Top of RECORD SET
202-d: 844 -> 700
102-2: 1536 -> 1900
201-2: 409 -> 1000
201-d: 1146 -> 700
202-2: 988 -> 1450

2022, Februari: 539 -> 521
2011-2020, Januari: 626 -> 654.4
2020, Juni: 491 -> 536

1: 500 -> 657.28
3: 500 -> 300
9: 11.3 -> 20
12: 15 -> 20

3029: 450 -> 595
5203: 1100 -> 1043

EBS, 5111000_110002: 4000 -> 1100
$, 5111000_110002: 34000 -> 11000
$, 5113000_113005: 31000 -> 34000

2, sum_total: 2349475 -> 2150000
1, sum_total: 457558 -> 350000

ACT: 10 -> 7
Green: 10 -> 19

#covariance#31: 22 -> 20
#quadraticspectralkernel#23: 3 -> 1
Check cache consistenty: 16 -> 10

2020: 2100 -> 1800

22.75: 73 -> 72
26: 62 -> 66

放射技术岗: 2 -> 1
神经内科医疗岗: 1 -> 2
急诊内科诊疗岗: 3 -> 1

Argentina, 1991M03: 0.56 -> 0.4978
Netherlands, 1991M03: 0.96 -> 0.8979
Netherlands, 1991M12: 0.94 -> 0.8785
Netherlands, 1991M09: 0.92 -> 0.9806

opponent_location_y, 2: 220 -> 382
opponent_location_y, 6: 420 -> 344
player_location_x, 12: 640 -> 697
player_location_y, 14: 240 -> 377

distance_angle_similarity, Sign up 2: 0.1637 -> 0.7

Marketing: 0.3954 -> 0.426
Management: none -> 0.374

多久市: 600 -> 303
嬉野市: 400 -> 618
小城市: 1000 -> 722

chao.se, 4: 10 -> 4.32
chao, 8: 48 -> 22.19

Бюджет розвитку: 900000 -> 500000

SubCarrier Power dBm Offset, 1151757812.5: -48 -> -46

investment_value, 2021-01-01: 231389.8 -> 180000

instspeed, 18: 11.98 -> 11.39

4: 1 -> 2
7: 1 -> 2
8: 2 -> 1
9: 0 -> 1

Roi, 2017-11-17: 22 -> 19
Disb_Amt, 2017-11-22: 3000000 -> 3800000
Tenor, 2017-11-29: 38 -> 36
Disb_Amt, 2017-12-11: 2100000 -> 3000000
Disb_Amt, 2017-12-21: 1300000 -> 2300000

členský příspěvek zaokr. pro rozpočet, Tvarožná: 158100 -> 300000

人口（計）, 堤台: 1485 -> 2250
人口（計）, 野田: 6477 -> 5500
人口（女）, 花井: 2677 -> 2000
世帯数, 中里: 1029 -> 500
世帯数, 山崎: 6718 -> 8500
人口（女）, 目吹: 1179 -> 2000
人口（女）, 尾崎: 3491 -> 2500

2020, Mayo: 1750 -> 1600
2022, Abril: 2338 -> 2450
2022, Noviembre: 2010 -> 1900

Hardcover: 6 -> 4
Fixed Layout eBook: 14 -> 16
Bottom of RECORD SET
PROBLEM STATEMENT:
Print the line that contains "人口（計）, 野田: 6477 -> 5500", then every later line of the entries above up to and including the last, all exactly as written.

SOLUTION:
人口（計）, 野田: 6477 -> 5500
人口（女）, 花井: 2677 -> 2000
世帯数, 中里: 1029 -> 500
世帯数, 山崎: 6718 -> 8500
人口（女）, 目吹: 1179 -> 2000
人口（女）, 尾崎: 3491 -> 2500

2020, Mayo: 1750 -> 1600
2022, Abril: 2338 -> 2450
2022, Noviembre: 2010 -> 1900

Hardcover: 6 -> 4
Fixed Layout eBook: 14 -> 16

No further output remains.